Shannon noted that the right online response from the property team also has a positive impact.

“We want to make sure we have the best response out there, and sometimes that takes a little bit of time,” she said.

While traditional schools of thought suggest that a rapid response to online feedback is essential, research shows that responses that also offer a solution to a stated issue can be even more beneficial. In cases of negative reviews, 58% of prospects prefer a response within 72 hours that offers a solution and contact info, compared to 42% who prefer a reply from the community within 24 hours with a simple acknowledgement of the issue.
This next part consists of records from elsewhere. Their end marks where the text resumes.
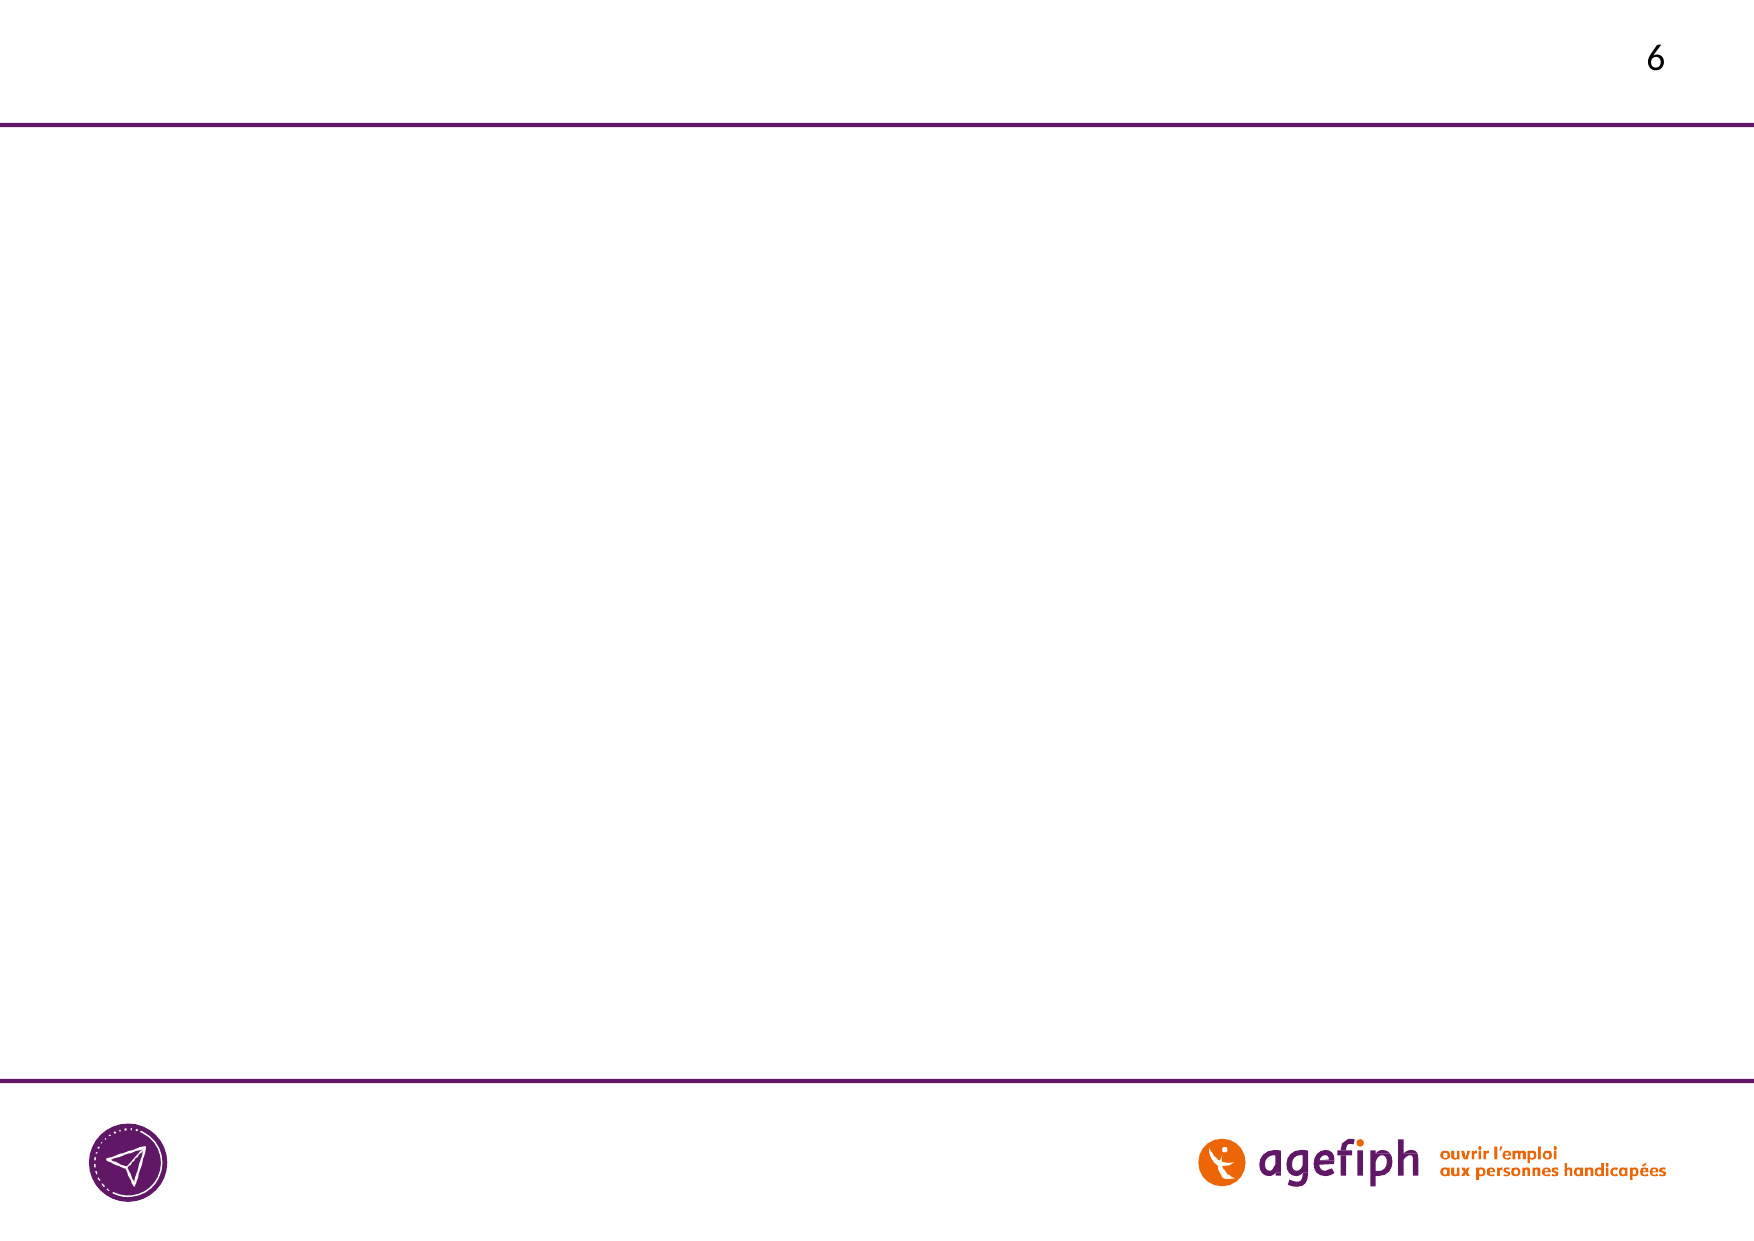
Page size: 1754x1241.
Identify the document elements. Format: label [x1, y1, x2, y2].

picture [1209, 1147, 1235, 1179]
picture [94, 1128, 146, 1191]
picture [1440, 1146, 1666, 1180]
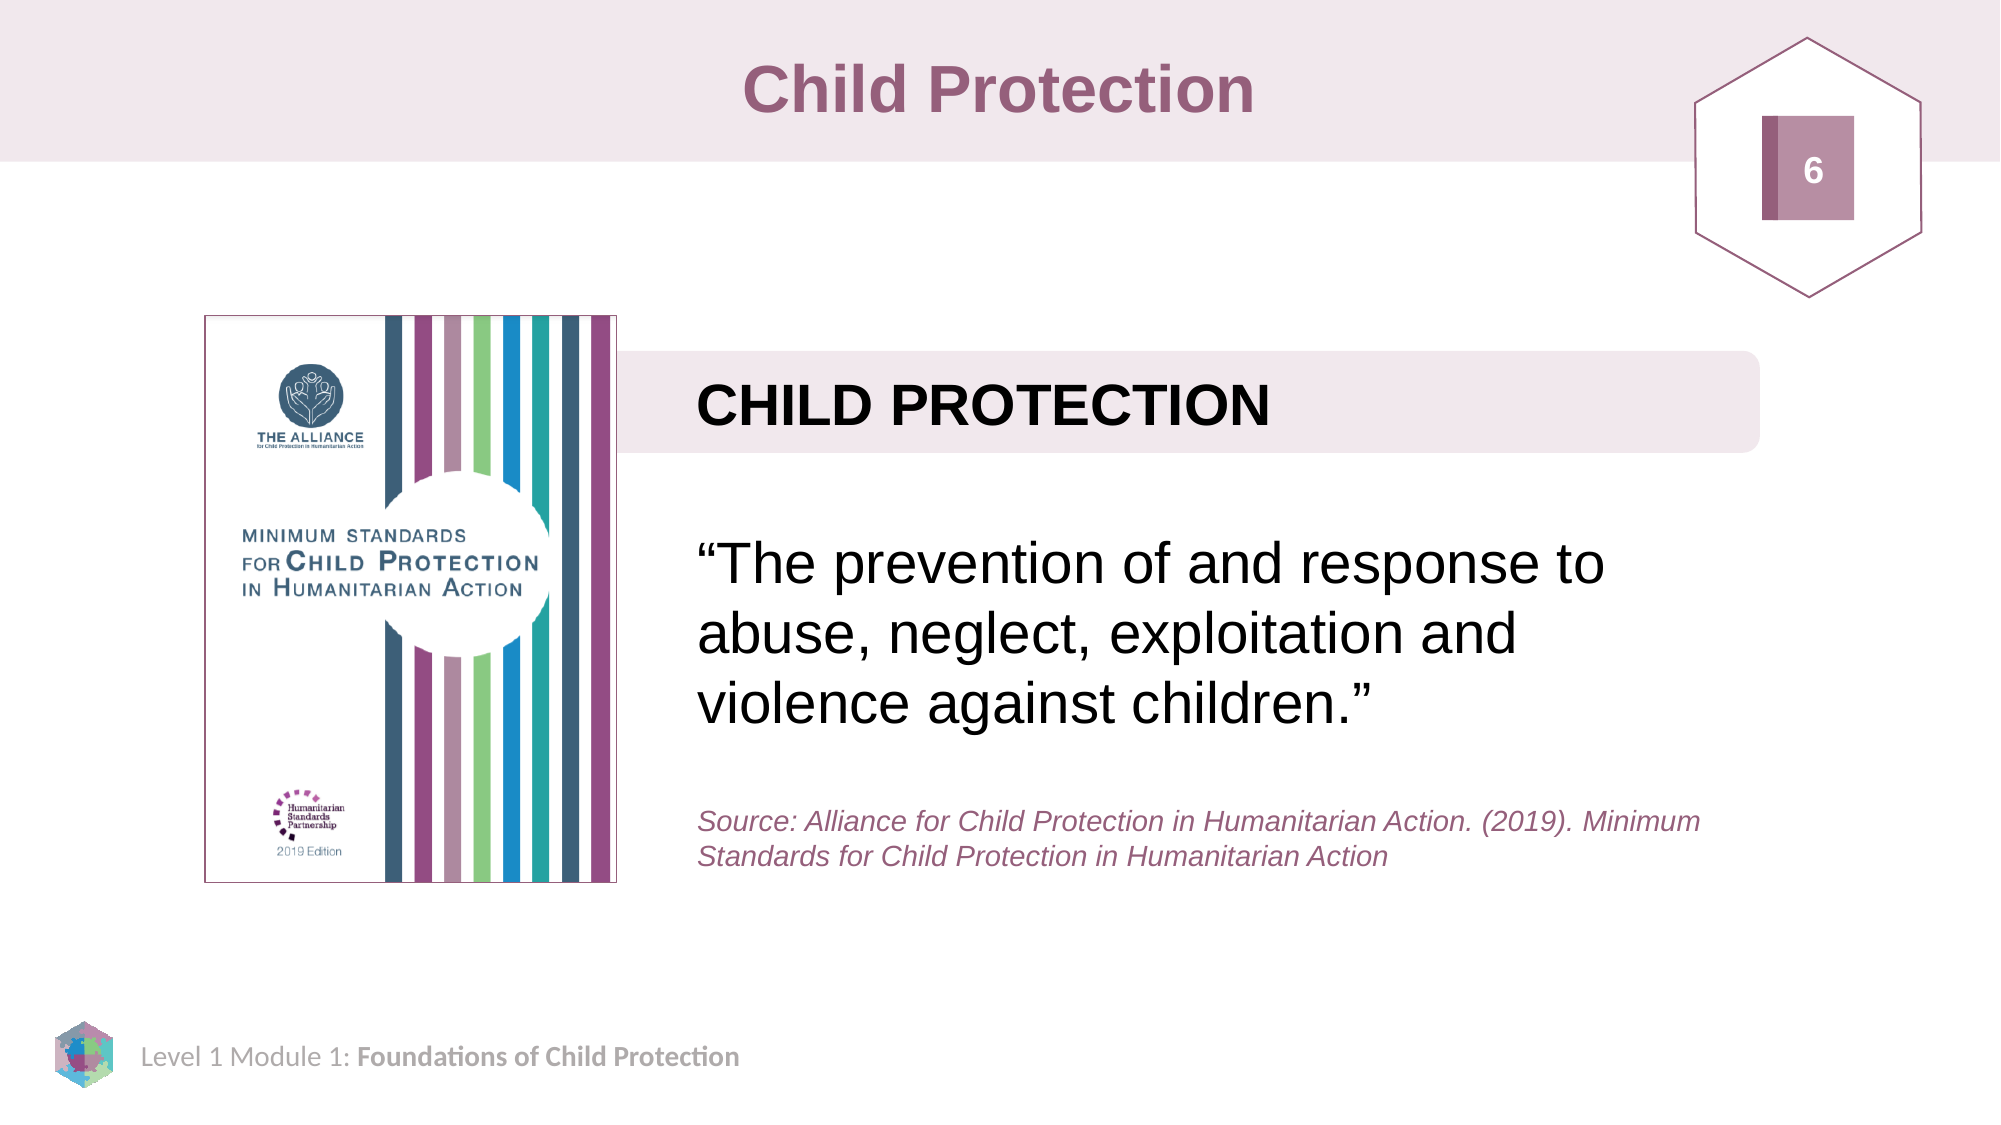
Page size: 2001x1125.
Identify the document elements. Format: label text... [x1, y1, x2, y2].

text_box CHILD PROTECTION [617, 349, 1761, 454]
text_box Source: Alliance for Child Protection in Humanitarian Action. (2019). Minimum Standards for Child Protection in Humanitarian Action [682, 795, 1763, 880]
picture [55, 1021, 113, 1088]
text_box “The prevention of and response to abuse, neglect, exploitation and violence against children.” [682, 518, 1760, 743]
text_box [1677, 55, 1939, 280]
picture [205, 316, 616, 882]
title Child Protection [137, 19, 1863, 163]
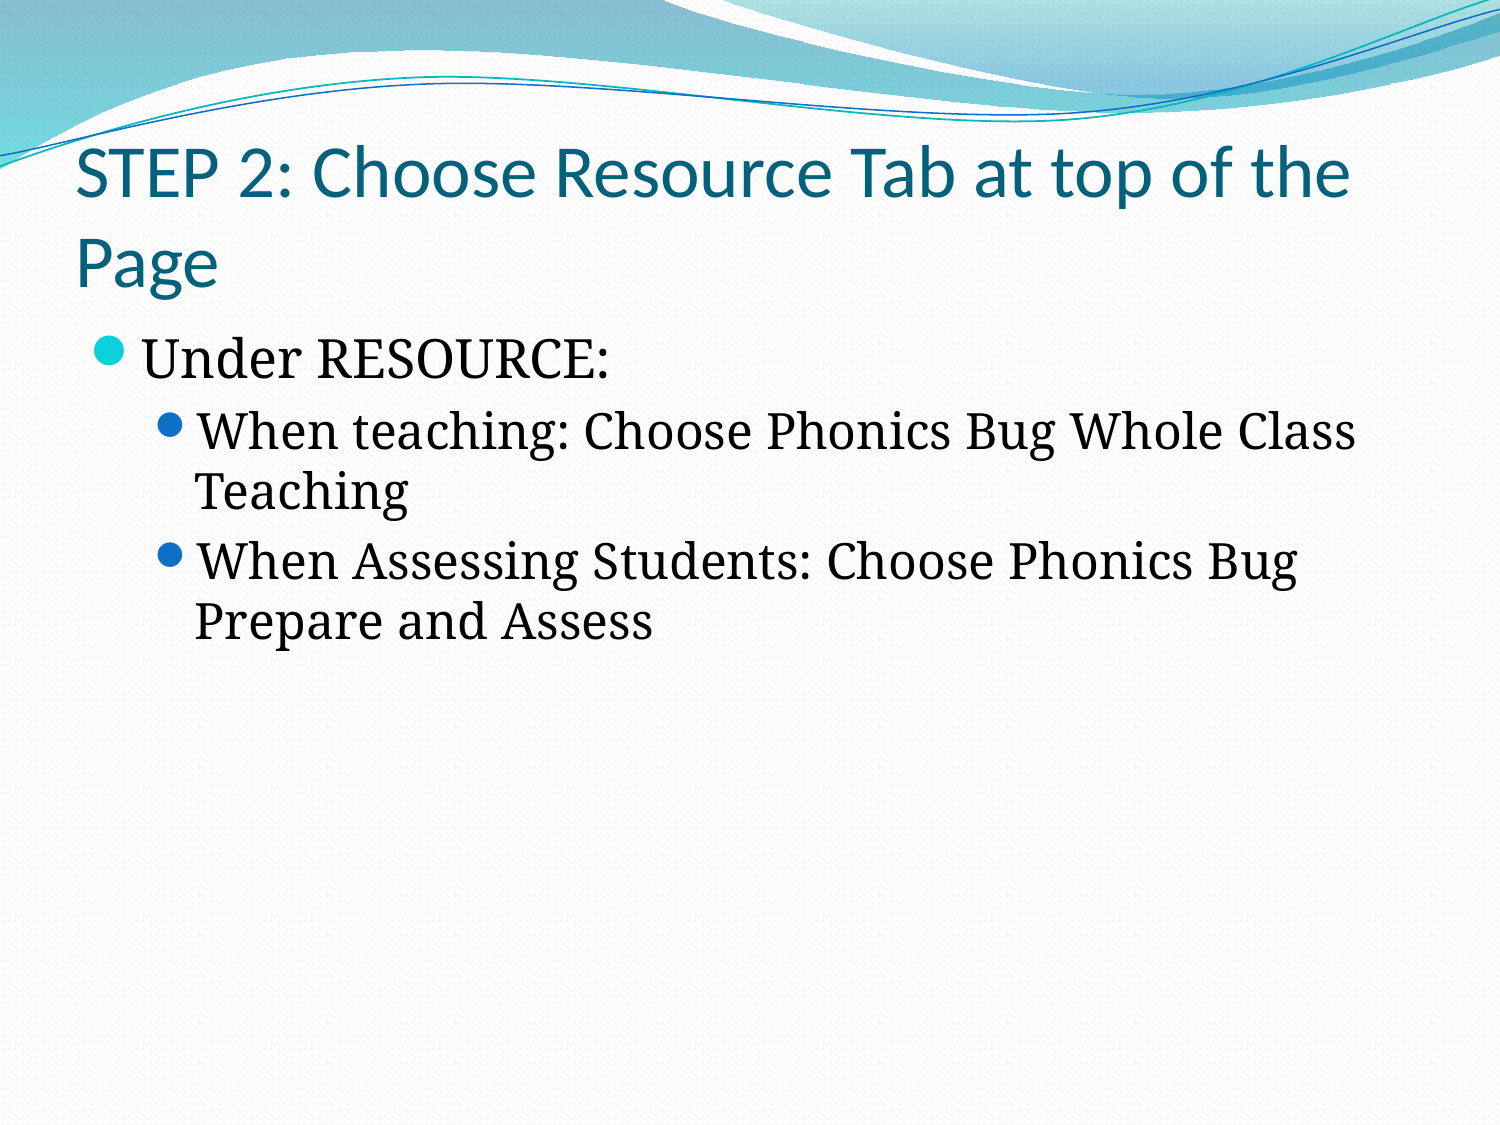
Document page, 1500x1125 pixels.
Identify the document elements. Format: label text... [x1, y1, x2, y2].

title STEP 2: Choose Resource Tab at top of the Page [75, 115, 1425, 303]
list Under RESOURCE: When teaching: Choose Phonics Bug Whole Class Teaching When Assessing Students: Choose Phonics Bug Prepare and Assess [75, 317, 1425, 1038]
Property managers can look at review trends and data to boost resident satisfaction by figuring out what the hot button items are for the community and working to address those issues for residents.

“People are happy when you’re delivering or even overdelivering,” Shannon said. “When residents are happy with your service, that’s a good time to ask them for their online feedback.”

Encouraging residents to create online content, take pictures, post and share their resident experience and what it’s like to live at the community creates an opportunity for resident engagement. And resident engagement generally results in a spike in positive reviews.

When resident satisfaction is high, and online ratings reflect that, operators can even reduce their marketing budgets.

“We don’t have to market as hard because our online reputation speaks for itself,” Shannon said.

Hinckley said online reviews and responses from the property team can be used to tell the community’s story. Considering that 70% of online reviews are positive, teams should encourage residents to share their experience.

“Review sites are not a liability anymore,” Hinckley said. “They’re selling your community online and telling your story. The more people you can get to share their feedback, the more positive the story is likely to be.”

Doug Pike is a Content Manager at LinnellTaylor Marketing.